* Start SUPPLIED PASSAGE *

- Countries: England
- Date: 4 May 2019 - 2 June 2019
- Champions: Cornwall (6th title)
- Runners-up: Cheshire
- Matches played: 19
- Attendance: 13,403 (average 705 per match)
- Highest attendance: 3,500 Cheshire v Cornwall (2 June 2019)
- Lowest attendance: 247 Cheshire v Eastern Counties (4 May 2019)
- Tries scored: 153 (average 8.1 per match)
- Top point scorer: Lewis Minikin (Yorkshire) 50 points
- Top try scorer: Leo Fielding (Gloucestershire) Tom Grimes (Lancashire) Alex Ducker (Cornwall) 4 tries each

= 2019 Bill Beaumont County Championship Division 1 =

The 2019 Bill Beaumont County Championship Division 1 was the 119th version of the annual, English rugby union, County Championship organised by the Rugby Football Union (RFU) for the top tier English counties. Each county drew its players from rugby union clubs from the third tier and below of the English rugby union league system (typically National League 1, National League 2 North or National League 2 South). The counties were divided into two regional sections with the winners of each meeting in the final held at Twickenham Stadium. Lancashire were the reigning champions having defeated Hertfordshire in the previous year's final.

At the end of the group stage, Cheshire overcame stiff challenges from Lancashire and Yorkshire to top Division 1 North. Although they beat Yorkshire in a razor tight game during round 2, they had to rely on the same side to beat favourites Lancashire on the final match day, before they were assured of a place in the competition final. The tournament structure was perhaps slightly unkind to Yorkshire as they had to play the top two sides, while Cheshire and Lancashire avoided playing one another. Cornwall made amends for a terrible tournament the previous year by topping Division 1 South with a resounding victory over Hertfordshire being probably the most impressive of their three wins. Again, due to the rather bizarre tournament structure the top two sides in the group did not meet, although Gloucestershire failed to get the 100% record needed to qualify for the final, thanks to a defeat against Kent.

* End SUPPLIED PASSAGE *
* Start DATASET EXTRACT *

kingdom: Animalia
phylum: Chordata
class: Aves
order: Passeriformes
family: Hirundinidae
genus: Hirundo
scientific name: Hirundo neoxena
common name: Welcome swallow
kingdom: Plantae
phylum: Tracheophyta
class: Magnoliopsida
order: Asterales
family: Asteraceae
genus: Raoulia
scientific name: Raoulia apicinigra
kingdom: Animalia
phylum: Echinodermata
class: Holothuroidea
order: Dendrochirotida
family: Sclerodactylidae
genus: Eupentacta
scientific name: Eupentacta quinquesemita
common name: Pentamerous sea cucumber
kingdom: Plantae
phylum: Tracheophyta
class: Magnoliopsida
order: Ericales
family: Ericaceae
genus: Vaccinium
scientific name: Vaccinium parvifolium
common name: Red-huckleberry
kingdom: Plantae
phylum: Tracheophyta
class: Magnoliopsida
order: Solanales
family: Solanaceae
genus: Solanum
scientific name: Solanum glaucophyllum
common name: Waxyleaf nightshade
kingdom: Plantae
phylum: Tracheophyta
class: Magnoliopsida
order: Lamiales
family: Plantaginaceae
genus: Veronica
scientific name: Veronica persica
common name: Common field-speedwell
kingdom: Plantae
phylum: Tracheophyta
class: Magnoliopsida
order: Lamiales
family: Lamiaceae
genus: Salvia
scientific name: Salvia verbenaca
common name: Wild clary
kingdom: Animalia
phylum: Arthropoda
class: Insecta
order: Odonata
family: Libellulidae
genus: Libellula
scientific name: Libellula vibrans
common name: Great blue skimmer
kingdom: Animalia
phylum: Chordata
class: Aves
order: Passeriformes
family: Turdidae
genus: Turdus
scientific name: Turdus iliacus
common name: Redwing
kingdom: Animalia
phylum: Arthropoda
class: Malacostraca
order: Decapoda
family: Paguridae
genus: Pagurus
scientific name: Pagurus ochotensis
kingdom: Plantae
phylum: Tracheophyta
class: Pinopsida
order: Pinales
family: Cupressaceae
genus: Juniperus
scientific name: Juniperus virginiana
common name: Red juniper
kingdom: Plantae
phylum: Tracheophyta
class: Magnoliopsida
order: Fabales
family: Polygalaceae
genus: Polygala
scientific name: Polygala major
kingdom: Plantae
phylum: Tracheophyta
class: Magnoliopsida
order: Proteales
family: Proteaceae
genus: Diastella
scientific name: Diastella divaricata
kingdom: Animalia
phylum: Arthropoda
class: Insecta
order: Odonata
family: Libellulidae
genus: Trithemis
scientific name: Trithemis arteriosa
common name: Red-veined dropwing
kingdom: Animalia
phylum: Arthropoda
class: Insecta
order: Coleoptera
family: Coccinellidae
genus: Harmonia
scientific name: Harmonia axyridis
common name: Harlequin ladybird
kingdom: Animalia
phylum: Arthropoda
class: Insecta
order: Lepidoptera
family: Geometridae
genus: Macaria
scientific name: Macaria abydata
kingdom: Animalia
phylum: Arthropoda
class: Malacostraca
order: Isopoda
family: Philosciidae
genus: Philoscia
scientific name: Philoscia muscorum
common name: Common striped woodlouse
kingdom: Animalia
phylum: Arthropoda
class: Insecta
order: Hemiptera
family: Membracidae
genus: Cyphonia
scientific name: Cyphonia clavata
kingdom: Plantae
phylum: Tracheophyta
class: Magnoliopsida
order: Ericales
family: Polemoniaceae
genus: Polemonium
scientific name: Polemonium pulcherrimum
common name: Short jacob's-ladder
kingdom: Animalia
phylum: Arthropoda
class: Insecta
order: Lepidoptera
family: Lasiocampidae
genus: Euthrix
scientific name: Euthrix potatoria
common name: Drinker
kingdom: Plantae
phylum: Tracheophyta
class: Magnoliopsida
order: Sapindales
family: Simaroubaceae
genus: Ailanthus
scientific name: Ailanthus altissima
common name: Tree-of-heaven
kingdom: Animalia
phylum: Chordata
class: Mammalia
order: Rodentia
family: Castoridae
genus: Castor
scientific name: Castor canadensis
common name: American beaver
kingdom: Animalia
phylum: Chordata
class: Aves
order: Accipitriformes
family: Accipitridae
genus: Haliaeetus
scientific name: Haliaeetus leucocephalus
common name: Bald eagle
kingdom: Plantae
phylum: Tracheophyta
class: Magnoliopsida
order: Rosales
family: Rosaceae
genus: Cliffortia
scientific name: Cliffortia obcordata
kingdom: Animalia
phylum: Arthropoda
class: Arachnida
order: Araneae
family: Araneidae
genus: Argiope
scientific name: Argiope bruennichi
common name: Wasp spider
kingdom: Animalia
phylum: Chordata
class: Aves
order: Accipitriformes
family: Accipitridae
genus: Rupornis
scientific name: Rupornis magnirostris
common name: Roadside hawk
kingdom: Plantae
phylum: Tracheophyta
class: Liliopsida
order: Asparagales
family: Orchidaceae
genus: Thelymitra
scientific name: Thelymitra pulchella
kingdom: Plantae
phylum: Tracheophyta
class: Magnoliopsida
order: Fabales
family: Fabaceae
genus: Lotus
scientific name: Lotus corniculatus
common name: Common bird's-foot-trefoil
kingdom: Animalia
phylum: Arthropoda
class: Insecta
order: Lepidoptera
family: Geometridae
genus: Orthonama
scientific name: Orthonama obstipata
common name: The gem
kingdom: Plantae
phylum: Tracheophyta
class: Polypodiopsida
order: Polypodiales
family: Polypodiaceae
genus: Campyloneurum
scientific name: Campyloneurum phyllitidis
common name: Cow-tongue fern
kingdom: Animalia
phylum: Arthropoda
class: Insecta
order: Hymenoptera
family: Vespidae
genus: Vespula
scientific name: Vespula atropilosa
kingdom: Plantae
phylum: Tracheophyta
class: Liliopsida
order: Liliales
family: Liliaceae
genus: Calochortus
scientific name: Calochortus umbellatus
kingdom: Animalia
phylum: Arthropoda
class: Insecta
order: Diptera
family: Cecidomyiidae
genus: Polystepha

* End DATASET EXTRACT *

*GIVEN TASK*: Pick up the account of the 2019 Bill Beaumont County Championship Division 1 after its last sentence and keep writing it.

*IN RESPONSE*:
In an incredibly tight Twickenham final Cornwall defeated Cheshire 14–12. Cornwall had a 7–0 lead at the end of the first half thanks to a solo Alex Ducker converted try (his 4th of the tournament), when a moment of madness just before half-time saw Cornish scrum-half, Jack Oulton, red carded for an off-the-ball incident. The second half was all Cheshire as they looked to get back into the game against the 14 men of Cornwall, scoring two tries to eventually take a 12–7 lead with 10 minutes remaining. With a Cheshire win looking imminent, Cornwall were awarded a penalty inside the Cheshire 22. What followed was a series of Cornwall penalties and scrums, as Cheshire were reduced to 13 men for repeated infringements as the game went into injury time. Eight minutes into injury, the ball finally left the scrum and was found by Cornwall's Seti Raumakita, who dodged several tackles to go over for a try to make it 12-12. With the last kick of the game Matthew Shepherd held his nerve to kick the conversion and win Cornwall the 2019 County Championship, and their sixth overall.

==Competition format==

The 2019 Bill Beaumont County Championship Division 1 consists of twelve county sides, with six counties in the northern group, and six in the southern group. Each county plays three games per group, which means that certain counties get two home games, while others just the one home game. The RFU have taken fixtures from the previous year into account so that county sides that only played one home game in that competition now get two games and vice versa. At the end of the group stage the top teams with the best record from each group (north and south) advance to the final held on 2 June 2019 at Twickenham Stadium. It is the top tier of county championship rugby.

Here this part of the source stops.